A so-called “second chance” bill under consideration in the Texas Legislature that would allow district attorneys to seek reduced sentences for inmates who can prove they have changed is getting mixed reviews from Waco officials.
House Bill 3392, filed by State Rep. Joe Moody, D-El Paso, would make inmates over the age of 35 who pose no risk to public safety and who have served at least 15 years and those older than 50 who have been locked up for at least 10 years eligible to receive a second look from the courts to review the length of their sentences.
There are 17,000 people in prison who are 50 or older and more than 10,000 who have served more than 20 years, according to the Grassroots Law Project, a justice reform group that supports the bill and an accompanying constitutional amendment.
The bill has not yet been assigned to a committee, but P.J. Martinez, Texas campaign director for the Grassroots Law Project, said his group is lining up witnesses for potential hearings, including faith leaders, former prisoners, district attorneys and reform advocates.
“We believe people can grow and change,” Martinez said. “And we believe the huge number of incarcerated persons in the state doesn’t actually make the state much safer. It only contributes to making it more difficult for people to re-enter society in a way that is productive for them.”
Inmates convicted of capital murder, those serving life without parole or those convicted of continuous sexual abuse of a child or aggravated sexual assault of a minor are not eligible to seek relief under the conditions set forth in the bill.
Currently, the governor can commute a sentence and an inmate can request commutation in rare instances when a state district judge, sheriff and district attorney agree that the inmate’s sentence should be reduced.

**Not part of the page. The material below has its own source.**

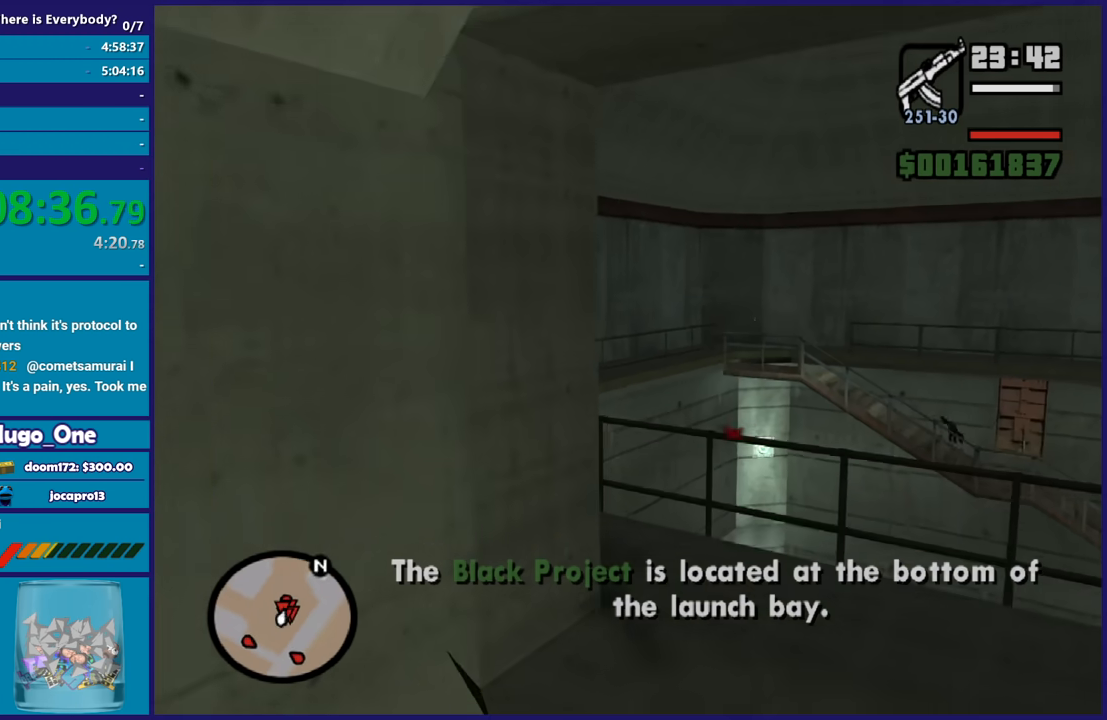
{"buttons": ["L2", "R2"], "left_stick": "up", "right_stick": "center", "events": [[67, "L2", "down"], [133, "left_stick", "center"], [267, "left_stick", "up"], [434, "R2", "down"]]}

McLennan County District Attorney Barry Johnson said he agrees there should be a mechanism for an inmate to reduce a sentence besides those two methods. However, Johnson said he foresees district attorneys’ offices around the state being swamped with requests from inmates should the bill pass.
“If you do the right thing on the front end, you might not have that many of these situations arise,” Johnson said. “Potentially, it could cause the DAs in all 254 counties spending a ton of time with the families every time they reach one of those areas in age or sentence where they would just flood the DA’s office with additional information on those they feel might be eligible. Although the idea is good, I could see where it could potentially be a flood of families calling in. That would be the downside of it.”
McLennan County Sheriff Parnell McNamara, a “lock-’em-up-and-throw-away-the-key” type, agrees that the criminal justice system could use a few reforms. But he said he does not see the need for HB 3392 because the Texas Board of Pardons and Paroles determines when inmates deserve to be released.
“We are arguing that the parole board is a political entity appointed by the governor,” Martinez said. “We think the process is too slow and that it internalizes the punitive nature of the criminal justice system. We believe this new pathway for release would go a long way to decarcerate the state and give people a second chance that they deserve.”
Longtime Waco criminal defense attorney Stan Schwieger agrees the parole and commutation procedures are too political. And he said the other mechanism for early release is “a mirage, it’s just not going to happen.”
“I think the idea is wonderful, but I am not figuring these guys are going to go out on a limb on any type of criminal justice issue that involves letting people out of prison,” Schwieger said. “I think, and I am not going to use the term ‘rehabilitation’ because there is very little of that at TDCJ (the Texas Department of Criminal Justice), but people get it wrong. Juries get it wrong.
“You are looking at a guy who was 20 when he was convicted, and at 50, he is not the same person. If it is just for punishment sake, which I don’t believe in, it is what it is. But if you are looking to start clearing the prison from some of these folks, there needs to be mechanisms in place for these folks to demonstrate they aren’t the same person they were when they committed the crime.”